The purpose of this blog is to create some new narratives at the Shabbat table. Please share.
In memory of Dovid ben Eliezer A"H.
Dennis SeinfeldThis coming Sunday night will be the 13th yahrzeit of my father.

My father did not live to be an old man. He died quite young after falling off a ladder, preparing the house for our family's visit.

I sometimes wonder, had he lived to be an old man, what kind of old man would he have been?

Perhaps he would have been like my late friend Norman Hansen. I knew Norman  in his 80s and into his 90s. He was a riot. One of my favorite line: "The greatest mistake of my life was voting for Roosevelt in 1944. I should have known he was too sick!"

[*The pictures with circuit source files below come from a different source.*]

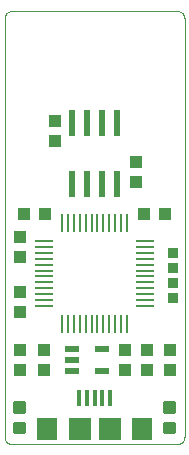
<source format=gtp>
G75*
%MOIN*%
%OFA0B0*%
%FSLAX25Y25*%
%IPPOS*%
%LPD*%
%AMOC8*
5,1,8,0,0,1.08239X$1,22.5*
%
%ADD10C,0.00000*%
%ADD11R,0.01378X0.05512*%
%ADD12R,0.07087X0.07480*%
%ADD13R,0.07480X0.07480*%
%ADD14R,0.04724X0.02165*%
%ADD15C,0.01181*%
%ADD16R,0.03937X0.04331*%
%ADD17R,0.04331X0.03937*%
%ADD18R,0.02400X0.08700*%
%ADD19R,0.05906X0.00984*%
%ADD20R,0.00984X0.05906*%
%ADD21R,0.03500X0.03200*%
D10*
X0032595Y0027058D02*
X0032595Y0166433D01*
X0032597Y0166531D01*
X0032603Y0166629D01*
X0032612Y0166727D01*
X0032626Y0166824D01*
X0032643Y0166921D01*
X0032664Y0167017D01*
X0032689Y0167112D01*
X0032717Y0167206D01*
X0032750Y0167298D01*
X0032785Y0167390D01*
X0032825Y0167480D01*
X0032867Y0167568D01*
X0032914Y0167655D01*
X0032963Y0167739D01*
X0033016Y0167822D01*
X0033072Y0167902D01*
X0033132Y0167981D01*
X0033194Y0168057D01*
X0033259Y0168130D01*
X0033327Y0168201D01*
X0033398Y0168269D01*
X0033471Y0168334D01*
X0033547Y0168396D01*
X0033626Y0168456D01*
X0033706Y0168512D01*
X0033789Y0168565D01*
X0033873Y0168614D01*
X0033960Y0168661D01*
X0034048Y0168703D01*
X0034138Y0168743D01*
X0034230Y0168778D01*
X0034322Y0168811D01*
X0034416Y0168839D01*
X0034511Y0168864D01*
X0034607Y0168885D01*
X0034704Y0168902D01*
X0034801Y0168916D01*
X0034899Y0168925D01*
X0034997Y0168931D01*
X0035095Y0168933D01*
X0090095Y0168933D01*
X0090193Y0168931D01*
X0090291Y0168925D01*
X0090389Y0168916D01*
X0090486Y0168902D01*
X0090583Y0168885D01*
X0090679Y0168864D01*
X0090774Y0168839D01*
X0090868Y0168811D01*
X0090960Y0168778D01*
X0091052Y0168743D01*
X0091142Y0168703D01*
X0091230Y0168661D01*
X0091317Y0168614D01*
X0091401Y0168565D01*
X0091484Y0168512D01*
X0091564Y0168456D01*
X0091643Y0168396D01*
X0091719Y0168334D01*
X0091792Y0168269D01*
X0091863Y0168201D01*
X0091931Y0168130D01*
X0091996Y0168057D01*
X0092058Y0167981D01*
X0092118Y0167902D01*
X0092174Y0167822D01*
X0092227Y0167739D01*
X0092276Y0167655D01*
X0092323Y0167568D01*
X0092365Y0167480D01*
X0092405Y0167390D01*
X0092440Y0167298D01*
X0092473Y0167206D01*
X0092501Y0167112D01*
X0092526Y0167017D01*
X0092547Y0166921D01*
X0092564Y0166824D01*
X0092578Y0166727D01*
X0092587Y0166629D01*
X0092593Y0166531D01*
X0092595Y0166433D01*
X0092595Y0027058D01*
X0092593Y0026960D01*
X0092587Y0026862D01*
X0092578Y0026764D01*
X0092564Y0026667D01*
X0092547Y0026570D01*
X0092526Y0026474D01*
X0092501Y0026379D01*
X0092473Y0026285D01*
X0092440Y0026193D01*
X0092405Y0026101D01*
X0092365Y0026011D01*
X0092323Y0025923D01*
X0092276Y0025836D01*
X0092227Y0025752D01*
X0092174Y0025669D01*
X0092118Y0025589D01*
X0092058Y0025510D01*
X0091996Y0025434D01*
X0091931Y0025361D01*
X0091863Y0025290D01*
X0091792Y0025222D01*
X0091719Y0025157D01*
X0091643Y0025095D01*
X0091564Y0025035D01*
X0091484Y0024979D01*
X0091401Y0024926D01*
X0091317Y0024877D01*
X0091230Y0024830D01*
X0091142Y0024788D01*
X0091052Y0024748D01*
X0090960Y0024713D01*
X0090868Y0024680D01*
X0090774Y0024652D01*
X0090679Y0024627D01*
X0090583Y0024606D01*
X0090486Y0024589D01*
X0090389Y0024575D01*
X0090291Y0024566D01*
X0090193Y0024560D01*
X0090095Y0024558D01*
X0035095Y0024558D01*
X0034997Y0024560D01*
X0034899Y0024566D01*
X0034801Y0024575D01*
X0034704Y0024589D01*
X0034607Y0024606D01*
X0034511Y0024627D01*
X0034416Y0024652D01*
X0034322Y0024680D01*
X0034230Y0024713D01*
X0034138Y0024748D01*
X0034048Y0024788D01*
X0033960Y0024830D01*
X0033873Y0024877D01*
X0033789Y0024926D01*
X0033706Y0024979D01*
X0033626Y0025035D01*
X0033547Y0025095D01*
X0033471Y0025157D01*
X0033398Y0025222D01*
X0033327Y0025290D01*
X0033259Y0025361D01*
X0033194Y0025434D01*
X0033132Y0025510D01*
X0033072Y0025589D01*
X0033016Y0025669D01*
X0032963Y0025752D01*
X0032914Y0025836D01*
X0032867Y0025923D01*
X0032825Y0026011D01*
X0032785Y0026101D01*
X0032750Y0026193D01*
X0032717Y0026285D01*
X0032689Y0026379D01*
X0032664Y0026474D01*
X0032643Y0026570D01*
X0032626Y0026667D01*
X0032612Y0026764D01*
X0032603Y0026862D01*
X0032597Y0026960D01*
X0032595Y0027058D01*
D11*
X0057477Y0039991D03*
X0060036Y0039991D03*
X0062595Y0039991D03*
X0065154Y0039991D03*
X0067713Y0039991D03*
D12*
X0078343Y0029558D03*
X0046847Y0029558D03*
D13*
X0057595Y0029558D03*
X0067595Y0029558D03*
D14*
X0065214Y0048943D03*
X0065214Y0056423D03*
X0054977Y0056423D03*
X0054977Y0052683D03*
X0054977Y0048943D03*
D15*
X0038973Y0038139D02*
X0036217Y0038139D01*
X0038973Y0038139D02*
X0038973Y0035383D01*
X0036217Y0035383D01*
X0036217Y0038139D01*
X0036217Y0036563D02*
X0038973Y0036563D01*
X0038973Y0037743D02*
X0036217Y0037743D01*
X0036217Y0031233D02*
X0038973Y0031233D01*
X0038973Y0028477D01*
X0036217Y0028477D01*
X0036217Y0031233D01*
X0036217Y0029657D02*
X0038973Y0029657D01*
X0038973Y0030837D02*
X0036217Y0030837D01*
X0086217Y0031233D02*
X0088973Y0031233D01*
X0088973Y0028477D01*
X0086217Y0028477D01*
X0086217Y0031233D01*
X0086217Y0029657D02*
X0088973Y0029657D01*
X0088973Y0030837D02*
X0086217Y0030837D01*
X0086217Y0038139D02*
X0088973Y0038139D01*
X0088973Y0035383D01*
X0086217Y0035383D01*
X0086217Y0038139D01*
X0086217Y0036563D02*
X0088973Y0036563D01*
X0088973Y0037743D02*
X0086217Y0037743D01*
D16*
X0087595Y0049337D03*
X0087595Y0056030D03*
X0080095Y0056030D03*
X0080095Y0049337D03*
X0072908Y0049337D03*
X0072908Y0056030D03*
X0045720Y0056030D03*
X0045720Y0049337D03*
X0037595Y0049337D03*
X0037595Y0056030D03*
X0037595Y0068712D03*
X0037595Y0075405D03*
X0037595Y0086837D03*
X0037595Y0093530D03*
X0049470Y0125587D03*
X0049470Y0132280D03*
X0076345Y0118530D03*
X0076345Y0111837D03*
D17*
X0079249Y0101433D03*
X0085942Y0101433D03*
X0045942Y0101433D03*
X0039249Y0101433D03*
D18*
X0055095Y0111133D03*
X0060095Y0111133D03*
X0065095Y0111133D03*
X0070095Y0111133D03*
X0070095Y0131733D03*
X0065095Y0131733D03*
X0060095Y0131733D03*
X0055095Y0131733D03*
D19*
X0045666Y0092260D03*
X0045666Y0090291D03*
X0045666Y0088323D03*
X0045666Y0086354D03*
X0045666Y0084386D03*
X0045666Y0082417D03*
X0045666Y0080449D03*
X0045666Y0078480D03*
X0045666Y0076512D03*
X0045666Y0074543D03*
X0045666Y0072575D03*
X0045666Y0070606D03*
X0079524Y0070606D03*
X0079524Y0072575D03*
X0079524Y0074543D03*
X0079524Y0076512D03*
X0079524Y0078480D03*
X0079524Y0080449D03*
X0079524Y0082417D03*
X0079524Y0084386D03*
X0079524Y0086354D03*
X0079524Y0088323D03*
X0079524Y0090291D03*
X0079524Y0092260D03*
D20*
X0073422Y0098362D03*
X0071453Y0098362D03*
X0069485Y0098362D03*
X0067516Y0098362D03*
X0065548Y0098362D03*
X0063579Y0098362D03*
X0061611Y0098362D03*
X0059642Y0098362D03*
X0057674Y0098362D03*
X0055705Y0098362D03*
X0053737Y0098362D03*
X0051768Y0098362D03*
X0051768Y0064504D03*
X0053737Y0064504D03*
X0055705Y0064504D03*
X0057674Y0064504D03*
X0059642Y0064504D03*
X0061611Y0064504D03*
X0063579Y0064504D03*
X0065548Y0064504D03*
X0067516Y0064504D03*
X0069485Y0064504D03*
X0071453Y0064504D03*
X0073422Y0064504D03*
D21*
X0088845Y0073308D03*
X0088845Y0078308D03*
X0088845Y0083308D03*
X0088845Y0088308D03*
M02*

</source>
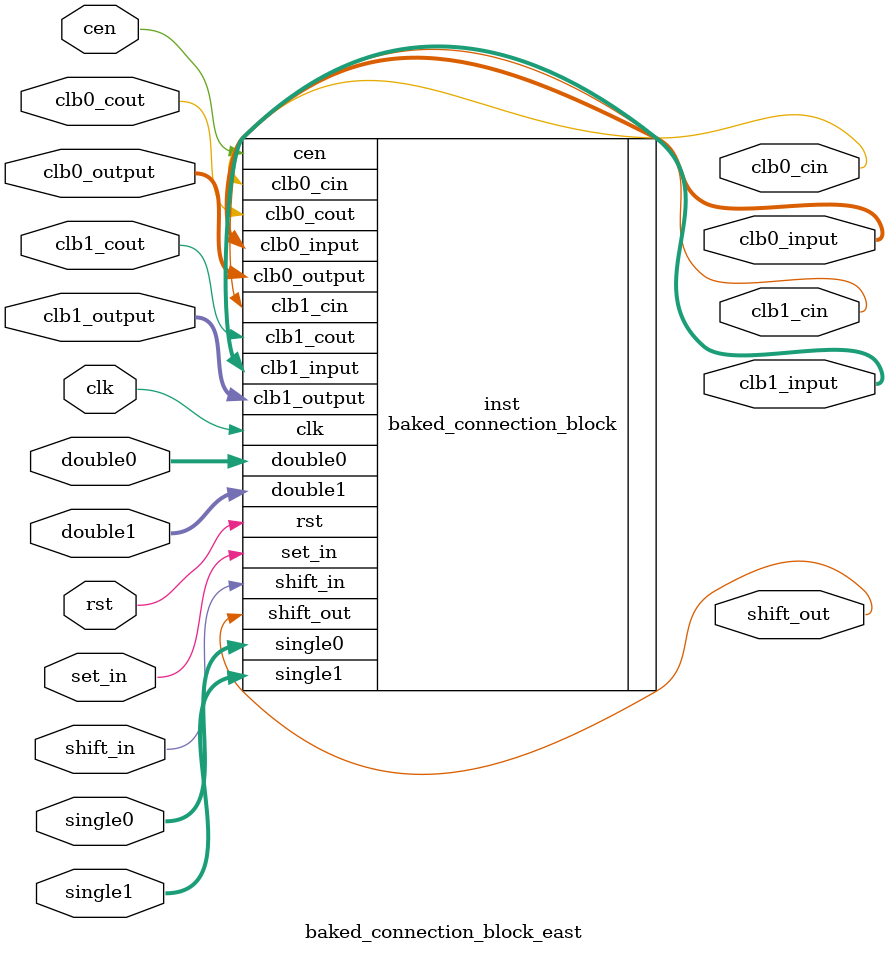
<source format=v>
module baked_connection_block_east #(
  parameter WS = 4,
  parameter WD = 8,
  parameter WG = 0,
  parameter CLBIN = 10,
  parameter CLBIN0 = 10,
  parameter CLBIN1 = 10,
  parameter CLBOUT = 5,
  parameter CLBOUT0 = 5,
  parameter CLBOUT1 = 5,
  parameter CARRY = 1,
  parameter CLBOS = 2,
  parameter CLBOS_BIAS = 0,
  parameter CLBOD = 2,
  parameter CLBOD_BIAS = 0,
  parameter CLBX = 1
)(
  // Common
  input wire clk,
  input wire rst,

  // Confiuration Signals:

  input wire cen,

  // Config set input (from tile module)
  input wire set_in,

  // Config shift input (from tile module)
  input wire shift_in,
  // Config shift output (to tile module)
  output wire shift_out,

  // Single Wires
  inout [WS-1:0] single0, single1,
  // Double Wires
  inout [WD-1:0] double0, double1,
  // Global Wires
  //inout [WG-1:0] global, /* manually disabled since WG = 0 for hardening */

  input [CLBOUT-1:0] clb0_output,
  input [CLBOUT-1:0] clb1_output,
  input [CARRY-1:0]  clb0_cout,
  input [CARRY-1:0]  clb1_cout,
  output [CLBIN-1:0] clb0_input,
  output [CLBIN-1:0] clb1_input,
  output [CARRY-1:0] clb0_cin,
  output [CARRY-1:0] clb1_cin
);

baked_connection_block #(
  .WS(WS),
  .WD(WD),
  .WG(WG),
  .CLBIN(CLBIN),
  .CLBIN0(CLBIN0),
  .CLBIN1(CLBIN1),
  .CLBOUT(CLBOUT),
  .CLBOUT0(CLBOUT0),
  .CLBOUT1(CLBOUT1),
  .CARRY(CARRY),
  .CLBOS(CLBOS),
  .CLBOS_BIAS(CLBOS_BIAS),
  .CLBOD(CLBOD),
  .CLBOD_BIAS(CLBOD_BIAS),
  .CLBX(CLBX)
) inst (
  .clk(clk),
  .rst(rst),
  .cen(cen),
  .set_in(set_in),
  .shift_in(shift_in),
  .shift_out(shift_out),
  .single0(single0),
  .single1(single1),
  .double0(double0),
  .double1(double1),
  //.global(global),  /* manually disabled since WG = 0 for hardening */
  .clb0_output(clb0_output),
  .clb1_output(clb1_output),
  .clb0_cout(clb0_cout),
  .clb1_cout(clb1_cout),
  .clb0_input(clb0_input),
  .clb1_input(clb1_input),
  .clb0_cin(clb0_cin),
  .clb1_cin(clb1_cin)
);

endmodule

</source>
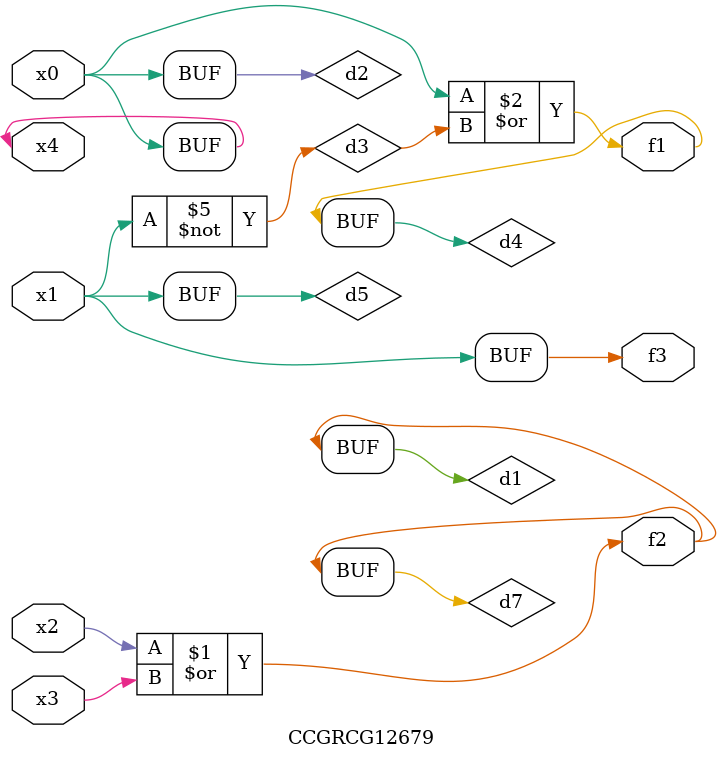
<source format=v>
module CCGRCG12679(
	input x0, x1, x2, x3, x4,
	output f1, f2, f3
);

	wire d1, d2, d3, d4, d5, d6, d7;

	or (d1, x2, x3);
	buf (d2, x0, x4);
	not (d3, x1);
	or (d4, d2, d3);
	not (d5, d3);
	nand (d6, d1, d3);
	or (d7, d1);
	assign f1 = d4;
	assign f2 = d7;
	assign f3 = d5;
endmodule

</source>
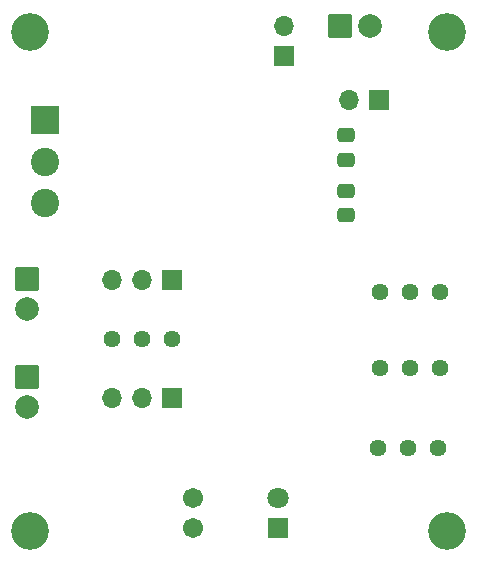
<source format=gbr>
%TF.GenerationSoftware,KiCad,Pcbnew,7.0.11-7.0.11~ubuntu22.04.1*%
%TF.CreationDate,2024-03-09T07:06:09+01:00*%
%TF.ProjectId,elcirc2024,656c6369-7263-4323-9032-342e6b696361,rev?*%
%TF.SameCoordinates,Original*%
%TF.FileFunction,Soldermask,Bot*%
%TF.FilePolarity,Negative*%
%FSLAX46Y46*%
G04 Gerber Fmt 4.6, Leading zero omitted, Abs format (unit mm)*
G04 Created by KiCad (PCBNEW 7.0.11-7.0.11~ubuntu22.04.1) date 2024-03-09 07:06:09*
%MOMM*%
%LPD*%
G01*
G04 APERTURE LIST*
G04 Aperture macros list*
%AMRoundRect*
0 Rectangle with rounded corners*
0 $1 Rounding radius*
0 $2 $3 $4 $5 $6 $7 $8 $9 X,Y pos of 4 corners*
0 Add a 4 corners polygon primitive as box body*
4,1,4,$2,$3,$4,$5,$6,$7,$8,$9,$2,$3,0*
0 Add four circle primitives for the rounded corners*
1,1,$1+$1,$2,$3*
1,1,$1+$1,$4,$5*
1,1,$1+$1,$6,$7*
1,1,$1+$1,$8,$9*
0 Add four rect primitives between the rounded corners*
20,1,$1+$1,$2,$3,$4,$5,0*
20,1,$1+$1,$4,$5,$6,$7,0*
20,1,$1+$1,$6,$7,$8,$9,0*
20,1,$1+$1,$8,$9,$2,$3,0*%
G04 Aperture macros list end*
%ADD10R,1.800000X1.800000*%
%ADD11C,1.800000*%
%ADD12C,1.704000*%
%ADD13C,3.200000*%
%ADD14RoundRect,0.102000X-0.900000X-0.900000X0.900000X-0.900000X0.900000X0.900000X-0.900000X0.900000X0*%
%ADD15C,2.004000*%
%ADD16C,1.440000*%
%ADD17R,1.700000X1.700000*%
%ADD18O,1.700000X1.700000*%
%ADD19RoundRect,0.102000X-0.900000X0.900000X-0.900000X-0.900000X0.900000X-0.900000X0.900000X0.900000X0*%
%ADD20R,2.400000X2.400000*%
%ADD21C,2.400000*%
%ADD22RoundRect,0.250000X-0.475000X0.337500X-0.475000X-0.337500X0.475000X-0.337500X0.475000X0.337500X0*%
%ADD23RoundRect,0.250000X0.475000X-0.337500X0.475000X0.337500X-0.475000X0.337500X-0.475000X-0.337500X0*%
G04 APERTURE END LIST*
D10*
%TO.C,LED1*%
X100000000Y-100525000D03*
D11*
X100000000Y-97985000D03*
%TD*%
D12*
%TO.C,PHR1*%
X92750000Y-98000000D03*
X92750000Y-100500000D03*
%TD*%
D13*
%TO.C,H4*%
X114250000Y-58500000D03*
%TD*%
D14*
%TO.C,J2*%
X105230000Y-58000000D03*
D15*
X107770000Y-58000000D03*
%TD*%
D13*
%TO.C,H1*%
X79000000Y-100750000D03*
%TD*%
%TO.C,H2*%
X79000000Y-58500000D03*
%TD*%
D16*
%TO.C,TR3*%
X113657500Y-87010000D03*
X111117500Y-87010000D03*
X108577500Y-87010000D03*
%TD*%
D17*
%TO.C,JP3*%
X100500000Y-60525000D03*
D18*
X100500000Y-57985000D03*
%TD*%
D19*
%TO.C,J4*%
X78750000Y-87710000D03*
D15*
X78750000Y-90250000D03*
%TD*%
D17*
%TO.C,JP2*%
X91025000Y-79500000D03*
D18*
X88485000Y-79500000D03*
X85945000Y-79500000D03*
%TD*%
D17*
%TO.C,JP1*%
X91000000Y-89500000D03*
D18*
X88460000Y-89500000D03*
X85920000Y-89500000D03*
%TD*%
D20*
%TO.C,J1*%
X80250000Y-66000000D03*
D21*
X80250000Y-69500000D03*
X80250000Y-73000000D03*
%TD*%
D19*
%TO.C,J3*%
X78750000Y-79460000D03*
D15*
X78750000Y-82000000D03*
%TD*%
D16*
%TO.C,TR2*%
X113657500Y-80560000D03*
X111117500Y-80560000D03*
X108577500Y-80560000D03*
%TD*%
%TO.C,TR4*%
X85950000Y-84500000D03*
X88490000Y-84500000D03*
X91030000Y-84500000D03*
%TD*%
%TO.C,TR1*%
X113550000Y-93750000D03*
X111010000Y-93750000D03*
X108470000Y-93750000D03*
%TD*%
D13*
%TO.C,H3*%
X114250000Y-100750000D03*
%TD*%
D17*
%TO.C,JP4*%
X108525000Y-64250000D03*
D18*
X105985000Y-64250000D03*
%TD*%
D22*
%TO.C,C6*%
X105750000Y-71962500D03*
X105750000Y-74037500D03*
%TD*%
D23*
%TO.C,C5*%
X105750000Y-69325000D03*
X105750000Y-67250000D03*
%TD*%
M02*

</source>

He was a widower and lonely, and before he met me he had very few people to talk to, so he used to make cassette recordings of himself arguing a thesis, then play it back and argue with himself.

When he found out that I am Jewish, he gave me one of his recordings, entitled, "Why there will never be a peaceful solution to the Middle East conflict."

Bottom line: Norman's reasoning was that peace is not compatible with "truth".

If you stick to your truth and I stick to mine, how can we ever have peace?

Therefore, while some people pursue peace, most pursue their truth.

The question for your table is, was Norman right? Are truth and peace compatible, or are they mutually exclusive?

It would be interesting if both parties said, we're willing to compromise on our version of truth so that we can have peace. But more often you hear people jettison the entire concept of truth. There is no truth, there are just "competing narratives".

This narratives approach is convenient because it protects you from every being wrong. "I'm not wrong, I just have a different narrative. And therefore my claim is as legitimate as yours."

Fortunately, there are some sane intellectuals out there, such as UK journalist Melanie Phillips, who haven't forsaken the age-old concept of truth.

But what about peace?

Was Norman right, that peace between such people can never come about peacefully?

My father would have appreciated Phillips's argument. He was a truth-seeker. His tombstone says, "Champion of Justice." His his mind, true peace can only come when there is justice.

What say you and the folks at your table?